© Reuters. FILE PHOTO: Japan’s Minister of State in charge of revitalizing local economies, Kozo Yamamoto, speaks in Tokyo, Japan on August 3, 2016. REUTERS / Kim Kyung-Hoon
By Leika Kihara and Takaya Yamaguchi
TOKYO (Reuters) – Japan should compile an economic stimulus package worth at least 32-33 trillion yen ($ 282- $ 290 billion) to cushion the impact of the coronavirus pandemic, a senior party official said. ruler close to Prime Minister Fumio Kishida on Thursday.
Such large-scale spending would be necessary to fill Japan’s output gap and achieve the central bank’s 2% inflation target, said Kozo Yamamoto, architect of former Prime Minister Shinzo Abe’s “Abenomics” stimulus policies.
“The package can be financed by issuing Japanese government bonds (JGB),” said Yamamoto, now Kishida’s partner in economic policy. “The government should issue massive amounts of long-term JGB, which the central bank can buy aggressively.”
A former Finance Ministry official, Yamamoto has been deeply involved in the creation of Abenomics, a combination of massive fiscal and monetary stimulus and a growth strategy implemented in 2013 to lift Japan out of economic stagnation.
Kishida has said that he will maintain Abenomics’ stimulus policies and take additional steps to distribute wealth more broadly to households. The prime minister has also promised to compile a spending package worth “several tens of trillions of yen.”

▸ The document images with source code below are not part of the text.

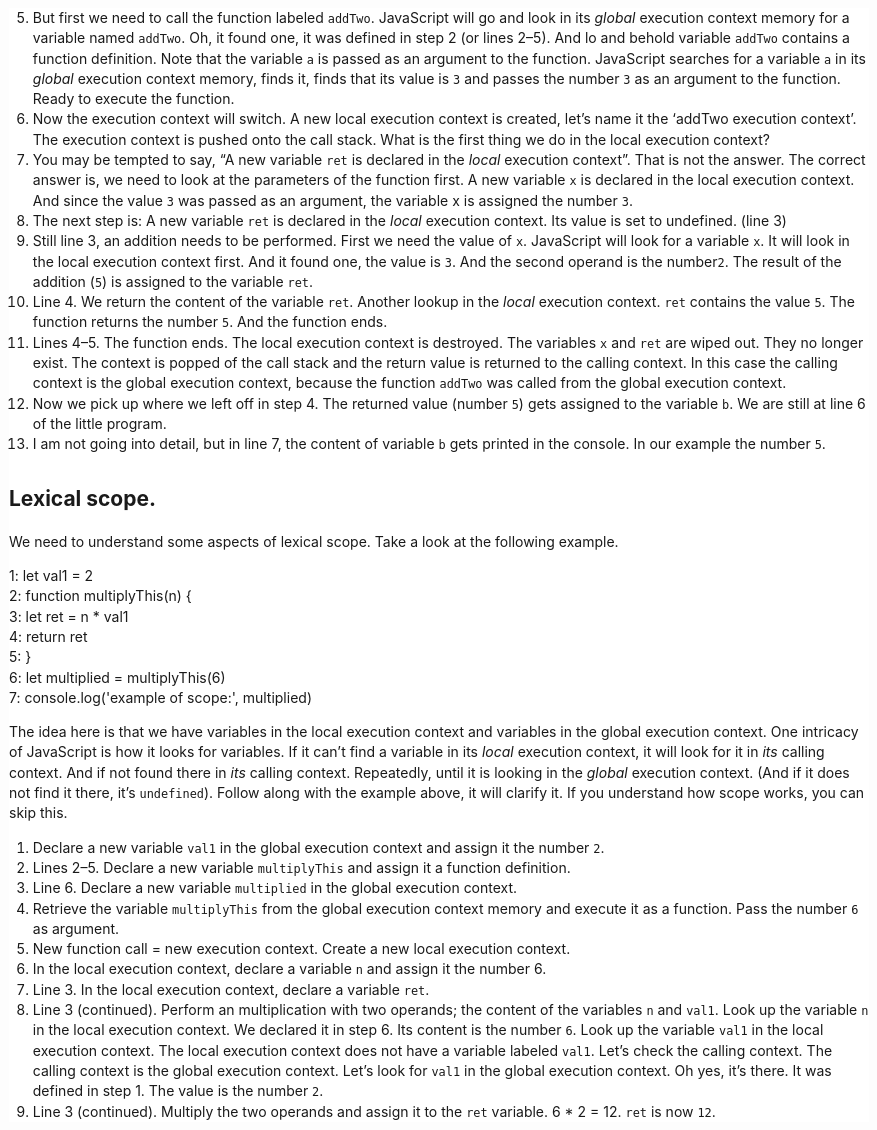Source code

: 5. But first we need to call the function labeled `addTwo`. JavaScript will go and look in its _global_ execution context memory for a variable named `addTwo`. Oh, it found one, it was defined in step 2 (or lines 2–5). And lo and behold variable `addTwo` contains a function definition. Note that the variable `a` is passed as an argument to the function. JavaScript searches for a variable `a` in its _global_ execution context memory, finds it, finds that its value is `3` and passes the number `3` as an argument to the function. Ready to execute the function.
6. Now the execution context will switch. A new local execution context is created, let’s name it the ‘addTwo execution context’. The execution context is pushed onto the call stack. What is the first thing we do in the local execution context?
7. You may be tempted to say, “A new variable `ret` is declared in the _local_ execution context”. That is not the answer. The correct answer is, we need to look at the parameters of the function first. A new variable `x` is declared in the local execution context. And since the value `3` was passed as an argument, the variable x is assigned the number `3`.
8. The next step is: A new variable `ret` is declared in the _local_ execution context. Its value is set to undefined. (line 3)
9. Still line 3, an addition needs to be performed. First we need the value of `x`. JavaScript will look for a variable `x`. It will look in the local execution context first. And it found one, the value is `3`. And the second operand is the number`2`. The result of the addition (`5`) is assigned to the variable `ret`.
10. Line 4. We return the content of the variable `ret`. Another lookup in the _local_ execution context. `ret` contains the value `5`. The function returns the number `5`. And the function ends.
11. Lines 4–5. The function ends. The local execution context is destroyed. The variables `x` and `ret` are wiped out. They no longer exist. The context is popped of the call stack and the return value is returned to the calling context. In this case the calling context is the global execution context, because the function `addTwo` was called from the global execution context.
12. Now we pick up where we left off in step 4. The returned value (number `5`) gets assigned to the variable `b`. We are still at line 6 of the little program.
13. I am not going into detail, but in line 7, the content of variable `b` gets printed in the console. In our example the number `5`.

## Lexical scope.

We need to understand some aspects of lexical scope. Take a look at the following example.

1: let val1 = 2  
2: function multiplyThis(n) {  
3: let ret = n \* val1  
4: return ret  
5: }  
6: let multiplied = multiplyThis(6)  
7: console.log('example of scope:', multiplied)

The idea here is that we have variables in the local execution context and variables in the global execution context. One intricacy of JavaScript is how it looks for variables. If it can’t find a variable in its _local_ execution context, it will look for it in _its_ calling context. And if not found there in _its_ calling context. Repeatedly, until it is looking in the _global_ execution context. (And if it does not find it there, it’s `undefined`). Follow along with the example above, it will clarify it. If you understand how scope works, you can skip this.

1. Declare a new variable `val1` in the global execution context and assign it the number `2`.
2. Lines 2–5. Declare a new variable `multiplyThis` and assign it a function definition.
3. Line 6. Declare a new variable `multiplied` in the global execution context.
4. Retrieve the variable `multiplyThis` from the global execution context memory and execute it as a function. Pass the number `6` as argument.
5. New function call = new execution context. Create a new local execution context.
6. In the local execution context, declare a variable `n` and assign it the number 6.
7. Line 3. In the local execution context, declare a variable `ret`.
8. Line 3 (continued). Perform an multiplication with two operands; the content of the variables `n` and `val1`. Look up the variable `n` in the local execution context. We declared it in step 6. Its content is the number `6`. Look up the variable `val1` in the local execution context. The local execution context does not have a variable labeled `val1`. Let’s check the calling context. The calling context is the global execution context. Let’s look for `val1` in the global execution context. Oh yes, it’s there. It was defined in step 1. The value is the number `2`.
9. Line 3 (continued). Multiply the two operands and assign it to the `ret` variable. 6 \* 2 = 12. `ret` is now `12`.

“The important thing above all is to achieve strong economic growth with the three Abenomics arrows. Only then can we talk about redistribution, ”Yamamoto said, adding that he frequently exchanges emails with Kishida.
Although Japan should eventually raise taxes on capital gains and dividends to narrow the income gap, it will take at least until fiscal 2023 to establish the details, Yamamoto said.
Yamamoto, who has spearheaded the party’s proposals on financial matters, reiterated the need for Japan to act quickly to issue a central bank digital currency (CBDC).
That would require revising the law governing the Bank of Japan (BOJ), which would create an opportunity for other changes, such as adding job creation to the central bank’s mandate, he said.
“We need to hold the BOJ accountable for both price stability and job creation,” Yamamoto said.
Currently, the BOJ sets financial and price stability as its mandate, but not job growth.